How do you take your losses and turn them into a learning experience? Here are some handy tips anyone can use.
Look, let’s face facts – we’re all going to have bad days and bad tournament performances. But what’s the best way to move forward with those losses and take something positive from them?
Now, it goes without saying that there’s a lot of general advice I can give about losing and how to take lessons from it, advice applicable to *any* game. So we’re not going to do that today. Instead, I want to focus on X-Wing advice specifically, and hit on three main points I want you to focus on after you had a bad day of X-Wing, starting with…
Don’t Blame Your Dice
Wait, wait, hold up! Hear me out! Yes, dice can cause a hefty swing in a game, but you know what will guarantee you never improve as an X-Wing player? Walking away from a loss grumbling that you only lost because your dice went cold. Even if you didn’t roll a single evade all game, blaming your dice will never get you anywhere. And honestly, I argue that even though dice luck can affect a game, you never win or lose because of dice.

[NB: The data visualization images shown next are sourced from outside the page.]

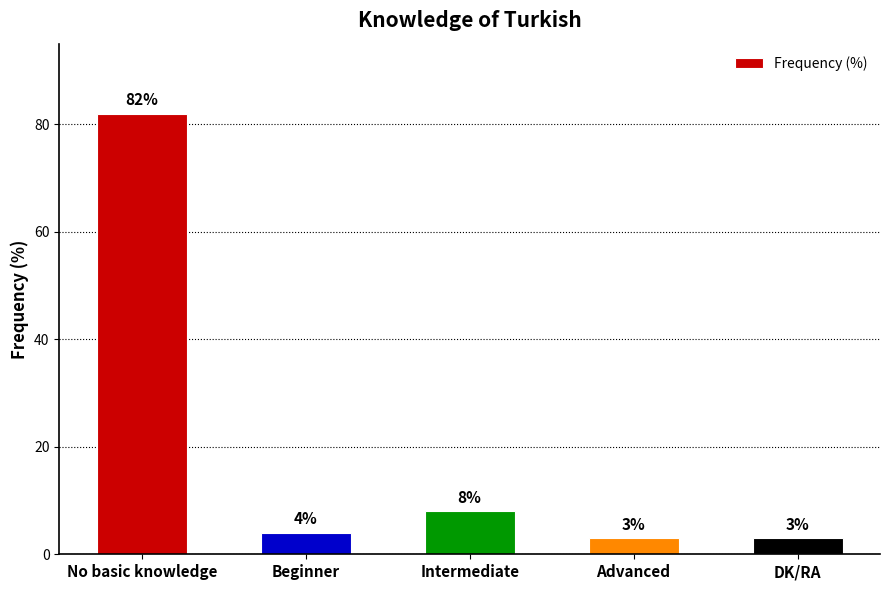

What is the smallest value displayed?

3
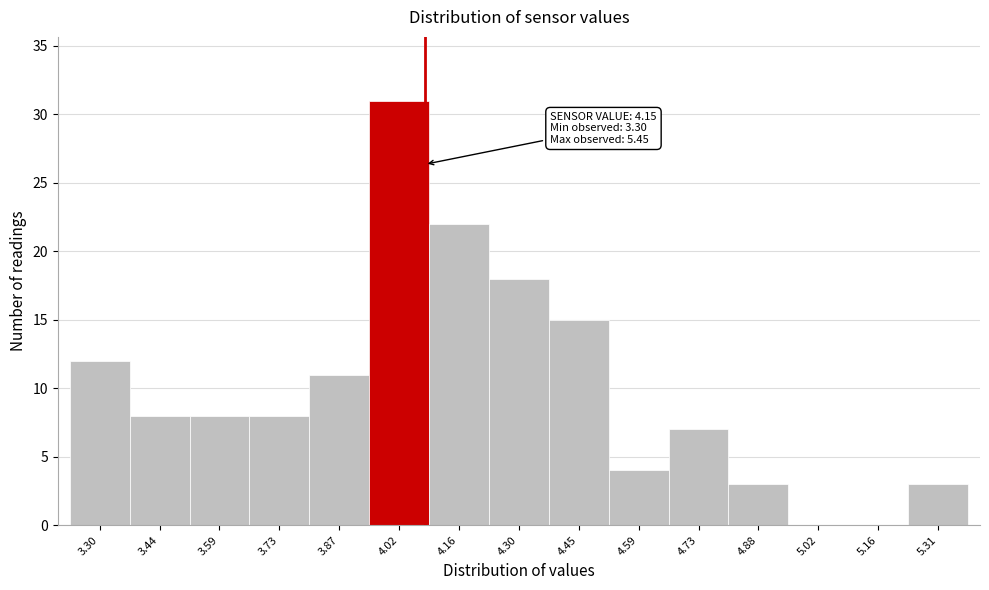

Reading right to left, transcribe all the data shown in this chart.

5.31=3	5.16=0	5.02=0	4.88=3	4.73=7	4.59=4	4.45=15	4.30=18	4.16=22	4.02=31	3.87=11	3.73=8	3.59=8	3.44=8	3.30=12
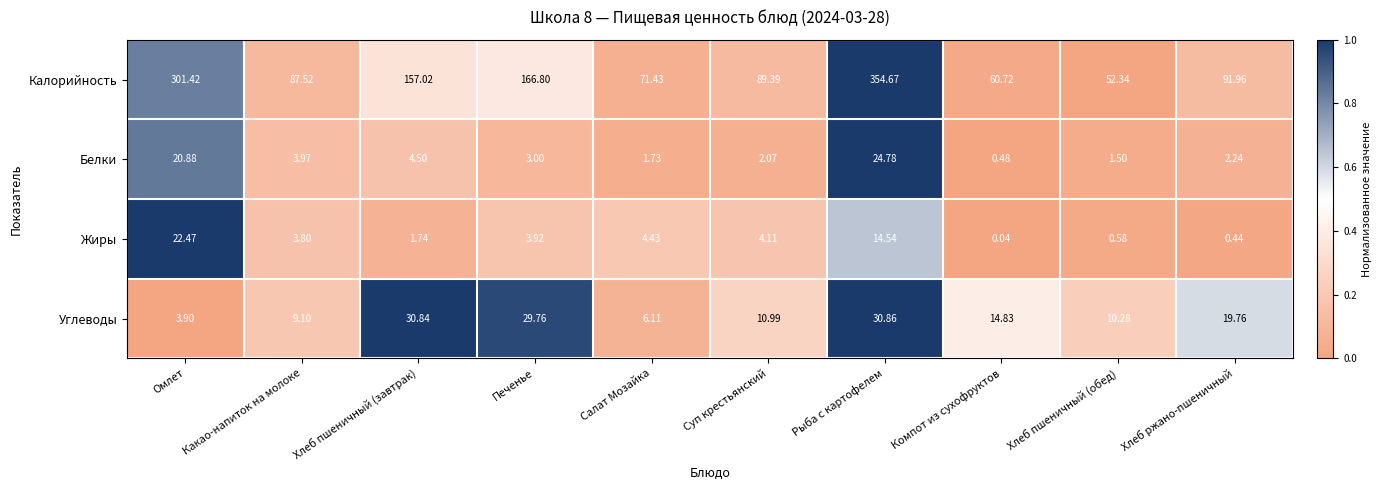

Rank the series by their maximum value, from lowest to highest.

Жиры, Белки, Углеводы, Калорийность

Instead, I encourage you to look at the rest of the game. Did you over-commit your flanking ship too early? Could you have boosted/barrel-rolled out of arc, denying yourself a shot, but also denying your opponent a shot, knowing you can re-engage faster? These are the kinds of questions you should ask yourself, rather than be angry that Darth Vader died when taking range 3 shots from 4 different ships.
This is where it would be a great idea to take notes immediately after a match, if you can. I keep a notebook with my X-Wing stuff, and after every game I write down 3 things I think went well, and 3 mistakes I think I made. Going forward, I actually recommend this to everyone that can, just remember to take notes after the match, instead of at the end of the day. I dunno about you, but my memory of Game 1 gets fuzzy at the end of Game 6 in one day.
I feel like it’s no exaggeration to say that games can be won and lost on deployment and asteroid placement alone, and I’m far from the first person to suggest this.
Last and least among these considerations is examining your list. Yes, I actually mean that this should be your last consideration. It’s very tempting to walk away from a day of losing and decide that your list is garbage, and throw it out, go back to the drawing board. I should know, I’ve fallen into that trap. But you have to keep in mind that by doing so, you lose out on the actual practice time you’ve gotten in with flying those ships. Often it can be the right idea to make tweaks to your list, replace one ship or a few upgrades, but replacing an entire list should only be done after carefully examining the first two steps in this article.
~ Lose and Learn my fellow pilots, lost and learn.